Supplied text:
============
A two –year (2004/2005) field investigation was carried out on the runoff plots at the University of Nigeria Nsukka farm, to monitor the effects of cover management practices on physical properties, runoff and soil loss in Nkpologu sandy loam soil. The management practices were barefallow (BF), cocoyam (CY) sorghum (SG), legume (CP) and grass (PM), under no-till practice. There was no change in soil texture due to treatments. The treatments generally increased soil organic matter content compared with the control. Bulk density was significantly increased in all treatments with highest value (1.65Mg/m3) in barefallow and lowest value (1.49 Mg/m3) in grass. There was no significant decrease in porosity and pore size distribution. Mean weight diameter (MWD) of aggregates and saturated hydraulic conductivity (Ksat) were significantly increased (p = 0.05). The least values for MWD (1.06mm) and for Ksat (25.80cm/hr) and highest for MWD (2.09mm) and for Ksat (49.20cm/hr) were obtained under barefallow and grass treatments respectively. The percentage aggregate size above 2.0mm was highest in grass and lowest in barefallow. Calculations showed significant positive correlation (r = 0.50 at P = 0.05) between organic matter and MWD. There was significant negative correlation (r = -0.60 at P = 0.05) between organic matter and bulk density and significant positive correlation (r = 0.80 at P = 0.05) between organic matter and saturated hydraulic conductivity. The pentades were generally wet during the study periods in the two seasons. Cumulative runoff was highest in barefallow and lowest in sorghum (87mm and 41mm respectively). The highest soil loss of 1.13kg/m2 and relatively low loss of 0.55kg/m2 were obtained in cocoyam and sorghum respectively in 2005. Runoff and soil loss were reduced by 100% under grass and legume. Cocoyam and sorghum reduced runoff by 20% and 53% respectively. Sorghum reduced soil loss by 35%, while there were no differences in the percentage reductions due to barefallow and cocoyam treatments. Runoff as percentage of rainfall was highest in barefallow and lowest in sorghum (60.6% and 19.9% respectively). Erosion rate was lowest in sorghum (0.2kg/m2/month) and highest (0.4kg/m2 month) in cocoyam. Under BF the rate was 0.3kg/m2/month. The mean yield of cocoyam was 1.35t/ha and that of sorghum was 0.88t/ha.



Vegetation degradation is regarded as a reduction in the available biomass and decline in vegetative ground cover. It may result from deforestation and overgrazing. Such decline in vegetative cover is a major contributory factor to soil degradation particularly with regard to soil erosion and loss of soil organic matter (Douglas, 1994). The main factor – directly or indirectly responsible for soil and land degradation process is water erosion (Spaan, 2005). Severe surface erosion is linked with intensive precipitation, high detachability of surface soil materials and reduced infiltration. This is induced by poor and weak soil structure and by poor cover of vegetation or plant residue in critical periods (Pla 1997). Most arable soils of the world suffered from serious problems of degradation due to high rate of runoff erosion (Piccolo et al., 1997). This has posed a great threat to agricultural sustainability as it decreases actual and potential soil productivity (Lal 1998).
============
Given exercise: Carry on the text about cover management and soil loss in Nsukka from the point where it stops.

Stored entries:
============
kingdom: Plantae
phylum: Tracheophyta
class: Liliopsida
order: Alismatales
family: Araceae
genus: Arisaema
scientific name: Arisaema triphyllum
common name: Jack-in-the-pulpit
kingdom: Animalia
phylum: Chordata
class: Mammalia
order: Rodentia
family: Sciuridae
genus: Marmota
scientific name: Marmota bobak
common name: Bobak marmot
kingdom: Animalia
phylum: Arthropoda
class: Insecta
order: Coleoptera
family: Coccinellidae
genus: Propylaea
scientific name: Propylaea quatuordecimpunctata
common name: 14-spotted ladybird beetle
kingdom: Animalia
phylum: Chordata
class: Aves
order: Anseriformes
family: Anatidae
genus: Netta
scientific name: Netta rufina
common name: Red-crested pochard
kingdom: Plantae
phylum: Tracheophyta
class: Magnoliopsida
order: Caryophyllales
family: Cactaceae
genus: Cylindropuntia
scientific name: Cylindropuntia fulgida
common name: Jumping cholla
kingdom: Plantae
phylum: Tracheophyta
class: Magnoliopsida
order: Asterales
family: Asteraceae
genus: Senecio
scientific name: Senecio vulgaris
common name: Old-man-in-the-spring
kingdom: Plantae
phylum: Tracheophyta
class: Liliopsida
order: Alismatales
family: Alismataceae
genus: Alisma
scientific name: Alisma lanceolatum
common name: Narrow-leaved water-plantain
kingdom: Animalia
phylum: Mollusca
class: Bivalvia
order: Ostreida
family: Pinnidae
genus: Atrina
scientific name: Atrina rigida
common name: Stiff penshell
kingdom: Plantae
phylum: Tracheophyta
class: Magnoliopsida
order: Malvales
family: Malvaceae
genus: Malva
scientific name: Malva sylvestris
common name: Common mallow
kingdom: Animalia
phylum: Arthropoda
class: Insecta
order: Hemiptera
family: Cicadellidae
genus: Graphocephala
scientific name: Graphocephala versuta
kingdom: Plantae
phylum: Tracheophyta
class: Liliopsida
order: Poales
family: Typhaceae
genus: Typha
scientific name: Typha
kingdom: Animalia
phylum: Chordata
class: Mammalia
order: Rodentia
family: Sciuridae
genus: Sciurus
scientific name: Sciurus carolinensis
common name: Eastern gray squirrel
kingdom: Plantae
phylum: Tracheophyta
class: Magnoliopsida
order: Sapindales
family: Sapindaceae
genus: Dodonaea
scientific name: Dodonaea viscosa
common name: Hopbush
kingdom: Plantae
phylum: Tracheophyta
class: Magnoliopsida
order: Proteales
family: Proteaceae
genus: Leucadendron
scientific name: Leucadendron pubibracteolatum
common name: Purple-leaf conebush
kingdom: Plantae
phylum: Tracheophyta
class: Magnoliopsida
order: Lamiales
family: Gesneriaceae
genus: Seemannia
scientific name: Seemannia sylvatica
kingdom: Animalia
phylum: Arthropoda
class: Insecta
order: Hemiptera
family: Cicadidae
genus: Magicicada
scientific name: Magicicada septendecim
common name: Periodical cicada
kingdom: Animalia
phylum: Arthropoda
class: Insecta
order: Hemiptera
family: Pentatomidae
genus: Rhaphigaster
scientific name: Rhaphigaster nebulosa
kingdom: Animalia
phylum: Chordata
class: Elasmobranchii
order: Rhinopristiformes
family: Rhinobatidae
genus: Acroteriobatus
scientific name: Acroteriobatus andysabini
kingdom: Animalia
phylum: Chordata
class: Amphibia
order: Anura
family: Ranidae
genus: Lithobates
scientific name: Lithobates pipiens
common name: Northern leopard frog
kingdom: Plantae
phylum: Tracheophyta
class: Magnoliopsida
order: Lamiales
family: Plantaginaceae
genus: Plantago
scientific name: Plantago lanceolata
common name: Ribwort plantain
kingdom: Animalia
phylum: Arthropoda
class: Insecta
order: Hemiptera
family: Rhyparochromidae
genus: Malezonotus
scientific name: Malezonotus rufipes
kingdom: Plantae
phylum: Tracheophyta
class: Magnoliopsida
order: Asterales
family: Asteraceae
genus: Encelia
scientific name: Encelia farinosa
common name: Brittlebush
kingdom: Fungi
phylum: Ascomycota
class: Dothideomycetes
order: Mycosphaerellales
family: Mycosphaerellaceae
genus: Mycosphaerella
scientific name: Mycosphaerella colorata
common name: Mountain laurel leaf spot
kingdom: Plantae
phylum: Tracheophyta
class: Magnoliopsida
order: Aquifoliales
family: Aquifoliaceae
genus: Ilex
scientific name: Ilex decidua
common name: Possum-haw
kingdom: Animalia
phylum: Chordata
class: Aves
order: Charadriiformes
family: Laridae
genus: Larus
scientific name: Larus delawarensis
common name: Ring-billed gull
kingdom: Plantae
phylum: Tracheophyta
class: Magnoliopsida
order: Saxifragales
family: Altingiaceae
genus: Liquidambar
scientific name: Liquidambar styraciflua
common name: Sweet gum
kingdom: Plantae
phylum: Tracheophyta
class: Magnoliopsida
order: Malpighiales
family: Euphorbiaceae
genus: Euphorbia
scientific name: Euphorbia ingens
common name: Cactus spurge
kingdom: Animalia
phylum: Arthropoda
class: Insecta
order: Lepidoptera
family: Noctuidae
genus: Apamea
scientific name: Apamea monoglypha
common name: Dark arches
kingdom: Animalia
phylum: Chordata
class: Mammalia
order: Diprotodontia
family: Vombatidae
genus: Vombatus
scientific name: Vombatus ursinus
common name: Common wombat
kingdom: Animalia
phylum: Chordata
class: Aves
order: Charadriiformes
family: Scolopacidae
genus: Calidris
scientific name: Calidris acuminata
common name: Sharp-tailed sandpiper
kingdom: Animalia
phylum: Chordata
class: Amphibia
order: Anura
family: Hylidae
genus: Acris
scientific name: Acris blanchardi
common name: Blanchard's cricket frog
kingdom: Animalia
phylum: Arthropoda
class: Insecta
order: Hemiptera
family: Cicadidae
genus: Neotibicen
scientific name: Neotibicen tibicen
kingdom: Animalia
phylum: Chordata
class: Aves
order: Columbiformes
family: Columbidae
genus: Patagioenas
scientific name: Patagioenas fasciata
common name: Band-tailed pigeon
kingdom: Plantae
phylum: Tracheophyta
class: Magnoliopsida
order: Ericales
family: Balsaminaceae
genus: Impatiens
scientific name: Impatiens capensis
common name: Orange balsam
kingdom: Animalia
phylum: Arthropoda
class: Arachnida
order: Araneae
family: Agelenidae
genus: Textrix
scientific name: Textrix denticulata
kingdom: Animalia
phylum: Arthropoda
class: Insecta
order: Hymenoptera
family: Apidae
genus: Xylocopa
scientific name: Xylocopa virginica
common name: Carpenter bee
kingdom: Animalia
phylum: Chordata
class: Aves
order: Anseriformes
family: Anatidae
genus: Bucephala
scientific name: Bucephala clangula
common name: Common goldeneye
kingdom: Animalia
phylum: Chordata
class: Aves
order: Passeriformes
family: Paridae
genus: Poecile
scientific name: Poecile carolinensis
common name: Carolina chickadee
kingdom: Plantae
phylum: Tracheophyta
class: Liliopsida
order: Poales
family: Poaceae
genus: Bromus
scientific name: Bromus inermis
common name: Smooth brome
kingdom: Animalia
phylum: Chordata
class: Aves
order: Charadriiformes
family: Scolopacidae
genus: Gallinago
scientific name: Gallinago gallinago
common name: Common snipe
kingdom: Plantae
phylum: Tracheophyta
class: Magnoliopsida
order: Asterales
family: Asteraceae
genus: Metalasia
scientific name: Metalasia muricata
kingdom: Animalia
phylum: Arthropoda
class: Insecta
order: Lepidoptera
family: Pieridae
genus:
============
Result of the exercise:
            In the humid tropical region, the current increase in population has led to intensive cultivation of both low and uphill land, leaving the soil surface exposed to destructive effect of high energy rains with rapid organic matter depletion. In this fragile tropical environment, the extent of bare areas increases and the sustenance of biomass production is reduced (Valentine and Juneau 1989). Combating vegetation degradation either through natural grassland or planted crops has the potential to contribute directly to the maintenance and improvement of soil productivity. Vegetation cover protects the soil from the destructive effects of intense rainfall and detachability of surface materials. It reduces runoff, conserves moisture and retains sediment and organic debris. It also allows drainage of excess water due to their semi-permeable nature (Kiepe 1995).

            Conventional tillage, which creates favourable environment for crop growth, can also damage pore continuity and promote dispersion of clay forming crust and create dense, non-friable clods and aggregates. Pagliai (2005) reported that conservation tillage practices such as zero tillage, minimum tillage, surface mulching and contour ploughing reduced run-off and soil loss and were best suited to preventing and controlling crusting. According to Greenland (1981) many soil physical properties became better with zero tillage as compared to intensive cultivation. Zero tillage promotes the activities of soil fauna and improves structural stability.

There are several research works on the influence of tillage on run-off and soil loss in West Africa (Lal 1974, Obi 1982, Obi et al., 1988). However, fewer works have been carried out on zero tillage and on the selection of crops that will provide maximum cover to the soil as well as on expected economic benefit to the farmers. The use of sorghum (sorghum bicolor) and cocoyam (colocasia  xanthosoma) to provide immediate soil cover has not been extensively studied in the Southeastern zone of Nigeria. It has become necessary, therefore, to provide information in this regard by identifying the management practices that would protect the soil resource and restore lost productivity.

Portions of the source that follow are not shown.